Sedangkan konsep tauhid mulkiyah, tidak secara tegas disebutkan di dalam kitab susunan Syeikh Muhammad bin Abdil Wahhab, meski bukan berarti beliau dan para pengikutnya menentang kewajiban penerapan hukum Islam di suatu negeri.
Istilah mulkiyatullah sendiri sesungguhnya diambil dari lafadz Al-Malik, salah satu nama Allah SWT yang juga tercantum di dalam Al-Quran, yang berarti raja atau penguasa.Kalau kita cermati surat pertama dalam susunan Al-Quran, di dalam surat Al-Fatihah akan kita dapati pernyataan pujian kepada Allah SWT sebagai rabbil-‘alamin (rububiyatullah), maaliki yaumid-diin (mulkiyatullah), iyyaka na’budu (uluhiyatullah).
Demikian juga di dalam surat terakhir Al-Quran yaitu di dalam surat An-Naas, kita diminta berlindung kepada Allah dalam tiga sifatnya, rabbinnass (rububiyatullah), malikin-nass (mulkiyatullah) dan ilahinnaas (uluhiyatullah).
Sehingga penyusunan sistem ilmu tauhid dengan tiga konsep rububiyah, mulkiyah dan uluhiyah, pada dasarnya boleh-boleh saja dan bukan hal yang mengada-ada.

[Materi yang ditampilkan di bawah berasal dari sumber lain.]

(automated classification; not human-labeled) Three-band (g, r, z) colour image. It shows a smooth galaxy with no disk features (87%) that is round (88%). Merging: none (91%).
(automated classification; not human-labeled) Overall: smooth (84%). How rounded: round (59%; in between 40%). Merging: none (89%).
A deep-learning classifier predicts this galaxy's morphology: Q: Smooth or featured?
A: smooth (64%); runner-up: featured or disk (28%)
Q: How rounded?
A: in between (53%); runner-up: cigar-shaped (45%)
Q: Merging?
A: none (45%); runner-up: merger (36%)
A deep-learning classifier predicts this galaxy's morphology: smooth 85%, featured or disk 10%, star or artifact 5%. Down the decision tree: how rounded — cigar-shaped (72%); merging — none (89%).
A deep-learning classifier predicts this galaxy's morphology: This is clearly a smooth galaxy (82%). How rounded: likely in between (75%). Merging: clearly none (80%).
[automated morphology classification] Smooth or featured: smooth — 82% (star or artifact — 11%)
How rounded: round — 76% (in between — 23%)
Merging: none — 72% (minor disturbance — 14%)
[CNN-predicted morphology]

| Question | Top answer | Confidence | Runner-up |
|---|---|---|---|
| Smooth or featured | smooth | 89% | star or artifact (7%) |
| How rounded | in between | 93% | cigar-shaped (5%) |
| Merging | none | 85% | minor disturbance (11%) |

Sebab kalau dikatakan mengada-ada, toh sumbernya juga dari lafadz Quran juga, bahkan disebutkan secara eksplisit.
Malah tiga konsep tauhid susunan Syeikh Muhammad bin Abdil Wahhab yang hanya menyebutkan rububiyyah, uluhiyah dan asma’ wa shifat, tidak secara berurutan dan eksplisit disebutkan di dalam Al-Quran. Artinya, apa yang beliau susun itu sesungguhnya tidak bisa dilepaskan dari sebuah ijtihad, bukan wahyu yang turun.

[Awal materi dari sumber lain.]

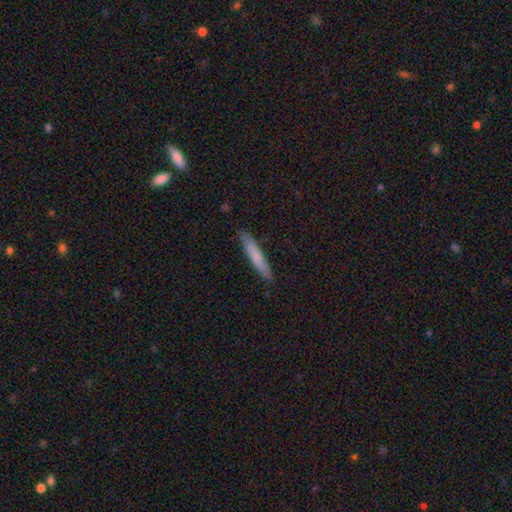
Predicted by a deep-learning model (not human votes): The model was most divided on "smooth or featured": smooth: 70%, featured or disk: 24%, star or artifact: 6%. More confident: how rounded — cigar-shaped (94%); merging — none (89%).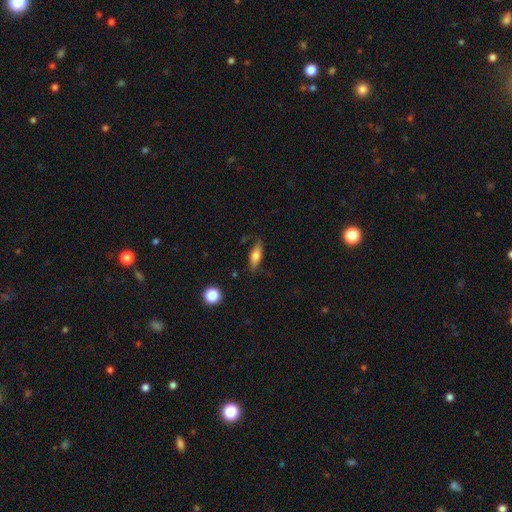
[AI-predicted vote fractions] The model was most divided on "how rounded": in between: 64%, cigar-shaped: 32%, round: 4%. More confident: merging — none (80%); smooth or featured — smooth (68%).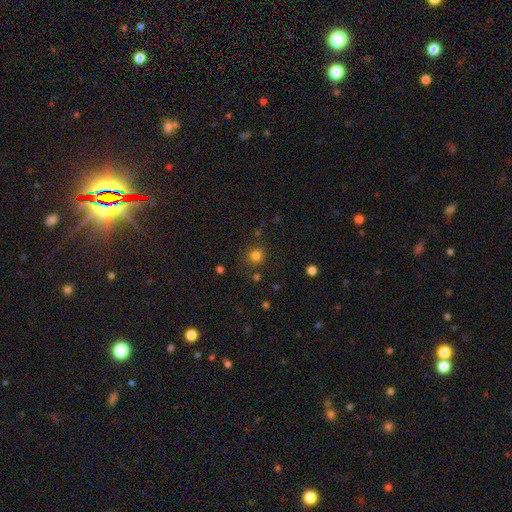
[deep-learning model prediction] Smooth or featured?
  - smooth: 79% *
  - star or artifact: 15%
  - featured or disk: 5%
How rounded?
  - round: 91% *
  - in between: 8%
  - cigar-shaped: 1%
Merging?
  - none: 84% *
  - minor disturbance: 9%
  - merger: 4%
  - major disturbance: 3%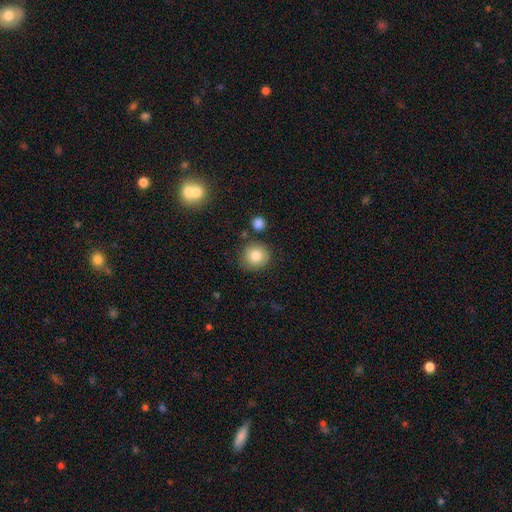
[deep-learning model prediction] Smooth or featured: smooth — 83% (star or artifact — 9%)
How rounded: round — 88% (in between — 11%)
Merging: none — 81% (minor disturbance — 11%)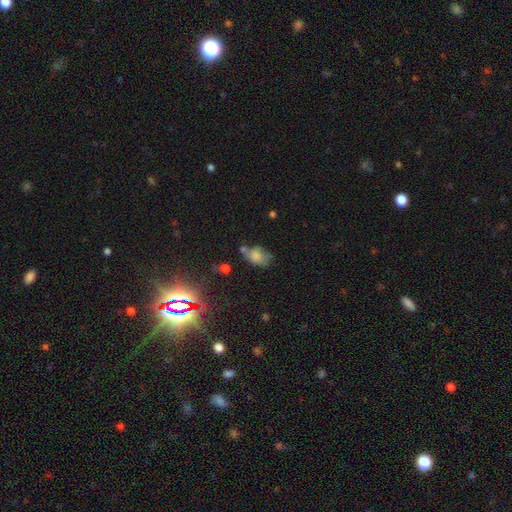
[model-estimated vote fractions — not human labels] Morphology: type=smooth (70%); roundness=in between (77%); merging=none (42%).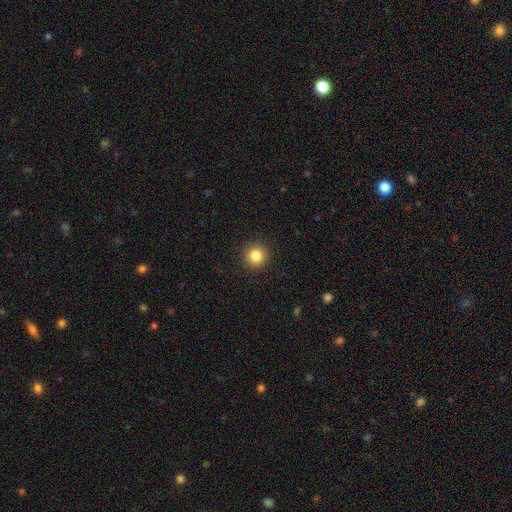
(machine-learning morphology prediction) smooth-or-featured: smooth: 84% | star or artifact: 11% | featured or disk: 5%
  how-rounded: round: 95% | in between: 4% | cigar-shaped: 1%
  merging: none: 93% | minor disturbance: 5% | major disturbance: 2% | merger: 1%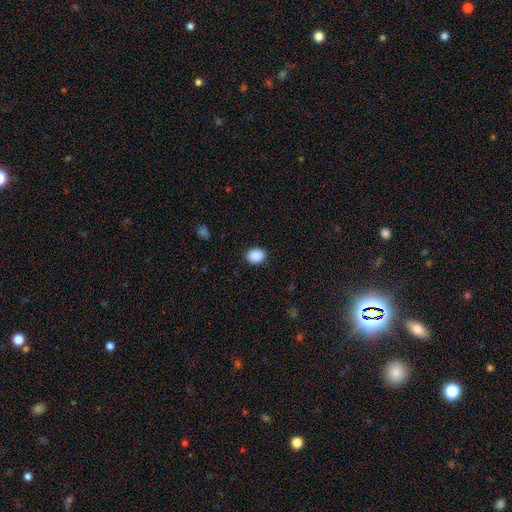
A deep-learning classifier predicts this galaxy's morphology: Smooth or featured? smooth (90%)
How rounded? in between (61%)
Merging? none (89%)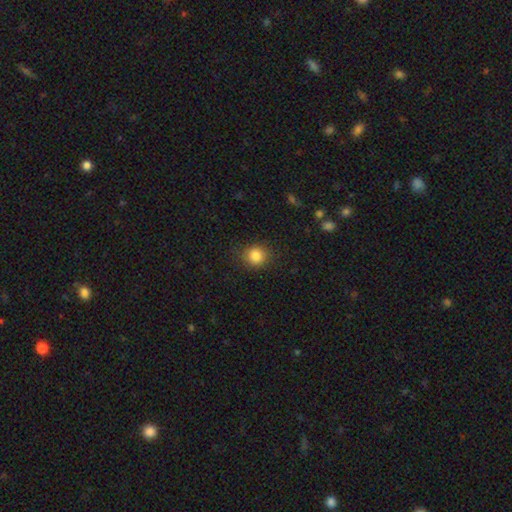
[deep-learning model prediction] Smooth or featured: smooth — 84% (star or artifact — 11%)
How rounded: round — 80% (in between — 19%)
Merging: none — 85% (minor disturbance — 11%)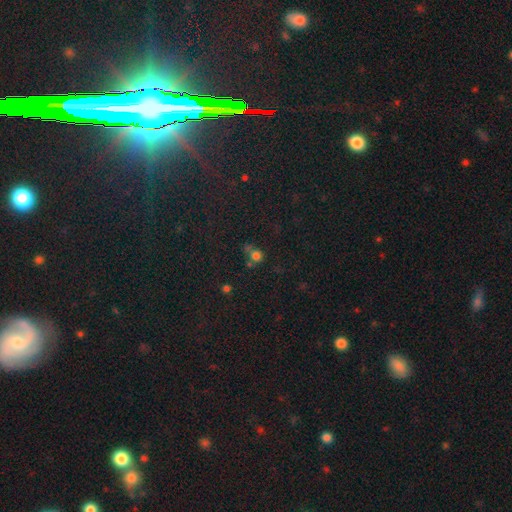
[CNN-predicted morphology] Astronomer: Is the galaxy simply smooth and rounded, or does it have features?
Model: smooth — 69%.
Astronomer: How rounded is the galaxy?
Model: round — 84%.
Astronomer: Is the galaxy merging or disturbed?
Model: none — 49% (runner-up: merger, 33%).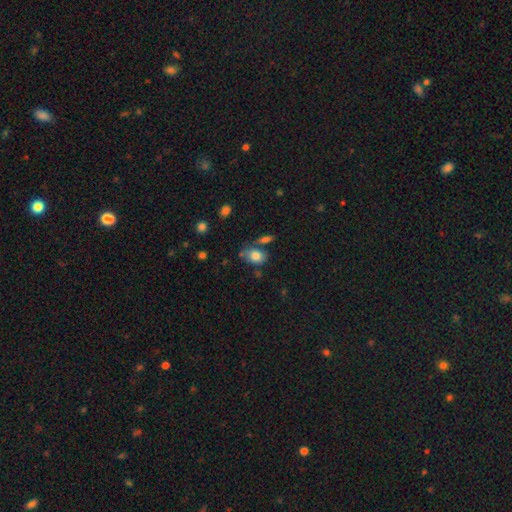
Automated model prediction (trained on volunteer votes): A smooth galaxy with no disk features (80%) that is in between round and cigar-shaped (78%). Merging: none (53%).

Barangkali, kebutuhan yang beliau rasakan di masa itu memang sebatas apa yang beliau kemukakan. Dan selama sebuah manhaj itu merupakan ijtihad, tentu sangat dimungkinkan untuk disesuaikan dengan keadaan dan kondisi tertentu.
Tauhid Mulkiyah
Tauhid mulkiyah boleh saja dimasukkan sebagai bagian dari visi ketauhidan seorang muslim. Namun implementasinya perlu dipahami secara integral. Tauhid Mulkiyah memang menegaskan bahwa setiap muslim harus mengakui bahwa Allah SWT bukan hanya sekedar Maha Mencipta, Maha Memberi Rizki, Maha Memelihara atau Maha Memiliki, tetapi juga sampai batas pengakuan bahwa hanya Allah SWT saja yang berhak membuat hukum dan undang-undang untuk mengatur hidup manusia.

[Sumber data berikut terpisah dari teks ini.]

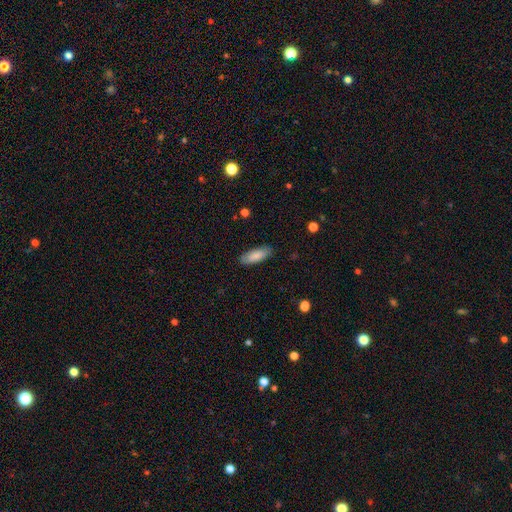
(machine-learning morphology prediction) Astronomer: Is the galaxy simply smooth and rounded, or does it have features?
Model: smooth — 86%.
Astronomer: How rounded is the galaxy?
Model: in between — 66%.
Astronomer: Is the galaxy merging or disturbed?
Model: none — 88%.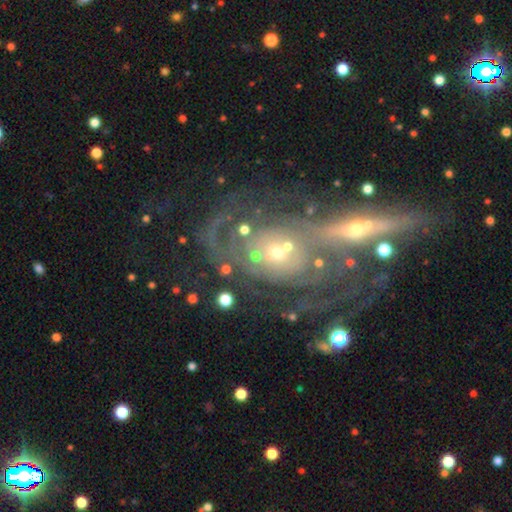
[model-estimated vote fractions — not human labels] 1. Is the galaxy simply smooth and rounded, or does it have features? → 70% featured or disk, 17% smooth, 13% star or artifact.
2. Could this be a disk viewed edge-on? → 96% no, 4% yes.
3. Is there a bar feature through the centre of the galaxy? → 78% no, 16% weak, 6% strong.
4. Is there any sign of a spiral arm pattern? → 79% yes, 21% no.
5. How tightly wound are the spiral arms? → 51% tight, 32% medium, 17% loose.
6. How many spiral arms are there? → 31% can't tell, 30% 2, 15% 3, 9% 1, 8% 4, 8% more than 4.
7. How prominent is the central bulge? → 63% small, 26% moderate, 5% none, 3% large, 2% dominant.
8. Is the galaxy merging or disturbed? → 53% none, 18% major disturbance, 16% minor disturbance, 14% merger.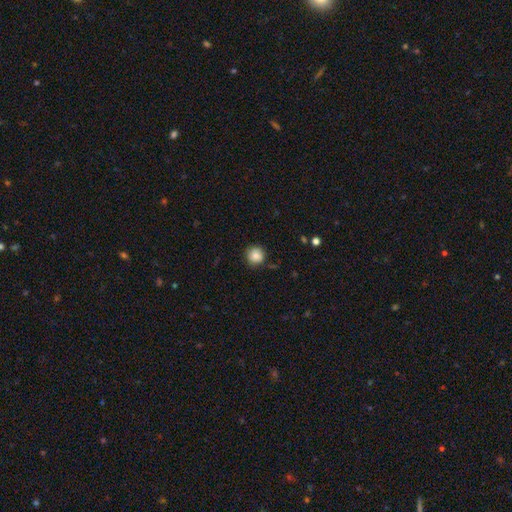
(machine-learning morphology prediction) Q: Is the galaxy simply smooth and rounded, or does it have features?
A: smooth — 86%.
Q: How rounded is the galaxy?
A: round — 93%.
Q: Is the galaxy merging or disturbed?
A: none — 83%.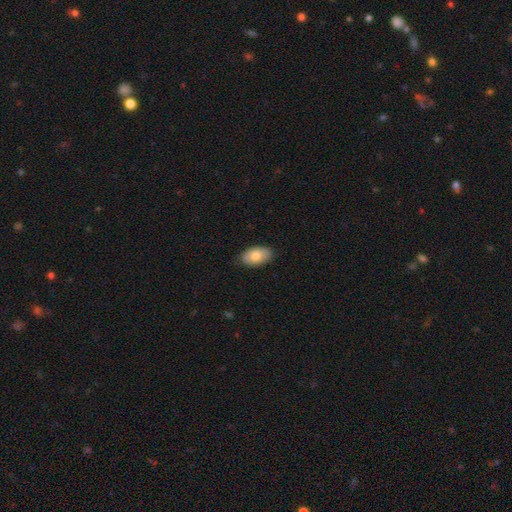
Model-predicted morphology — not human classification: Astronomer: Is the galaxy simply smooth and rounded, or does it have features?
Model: smooth — 76%.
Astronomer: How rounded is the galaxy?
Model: in between — 94%.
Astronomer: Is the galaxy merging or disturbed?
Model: none — 82%.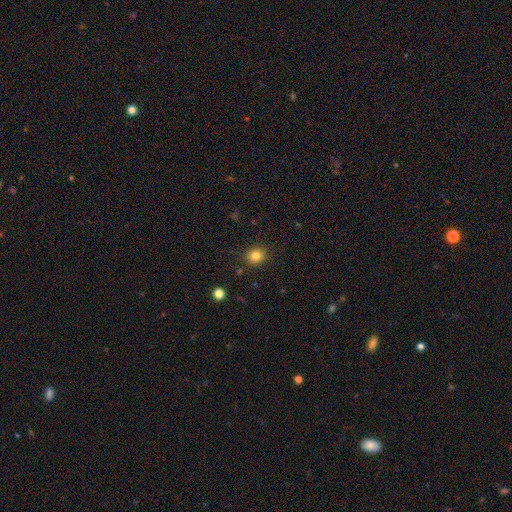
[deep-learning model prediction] Smooth or featured? smooth (82%)
How rounded? round (81%)
Merging? none (88%)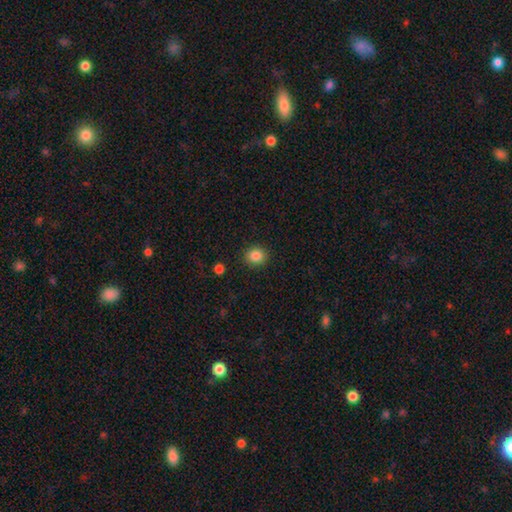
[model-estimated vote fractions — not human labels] A smooth galaxy with no disk features (85%) that is round (82%).

Vote fractions:
- Smooth or featured? smooth: 85% / star or artifact: 10% / featured or disk: 5%
- How rounded? round: 82% / in between: 17% / cigar-shaped: 1%
- Merging? none: 90% / minor disturbance: 6% / major disturbance: 2% / merger: 1%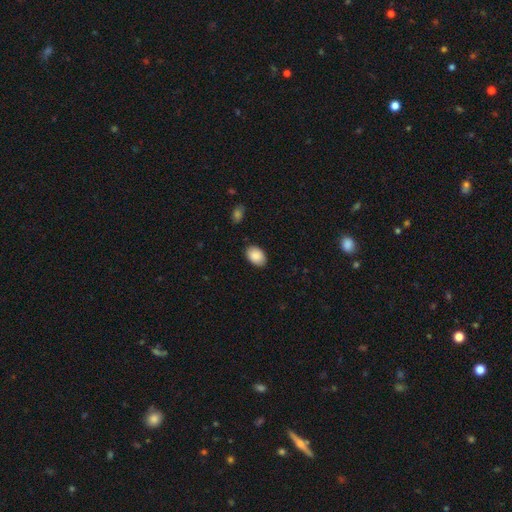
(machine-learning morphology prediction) type=smooth (89%); roundness=in between (86%); merging=none (86%).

Kalau pun ada peraturan, undang-undang atau detail hukum yang diserahkan kepada manusia (qadhi), maka harus merujuk kepada Al-Quran dan Sunnah, paling tidak, bebas dari tabrakan dengan sumber-sumber hukum Islam.
Dasarnya adalah firman-firman Allah SWT berikut ini:
أليس الله بأحكام الحاكمين
Bukankah Allah hakim yang paling adil? (QS. At-Tiin: 8)
فَلاَ وَرَبِّكَ لاَ يُؤْمِنُونَ حَتَّىَ يُحَكِّمُوكَ فِيمَا شَجَرَ بَيْنَهُمْ ثُمَّ لاَ يَجِدُواْ فِي أَنفُسِهِمْ حَرَجًا مِّمَّا قَضَيْتَ وَيُسَلِّمُواْ تَسْلِيمًا
Maka demi Tuhanmu, mereka tidak beriman hingga mereka menjadikan kamu hakim terhadap perkara yang mereka perselisihkan, kemudian mereka tidak merasa dalam hati mereka sesuatu keberatan terhadap putusan yang kamu berikan, dan mereka menerima dengan sepenuhnya.(QS. An-Nisa: 65)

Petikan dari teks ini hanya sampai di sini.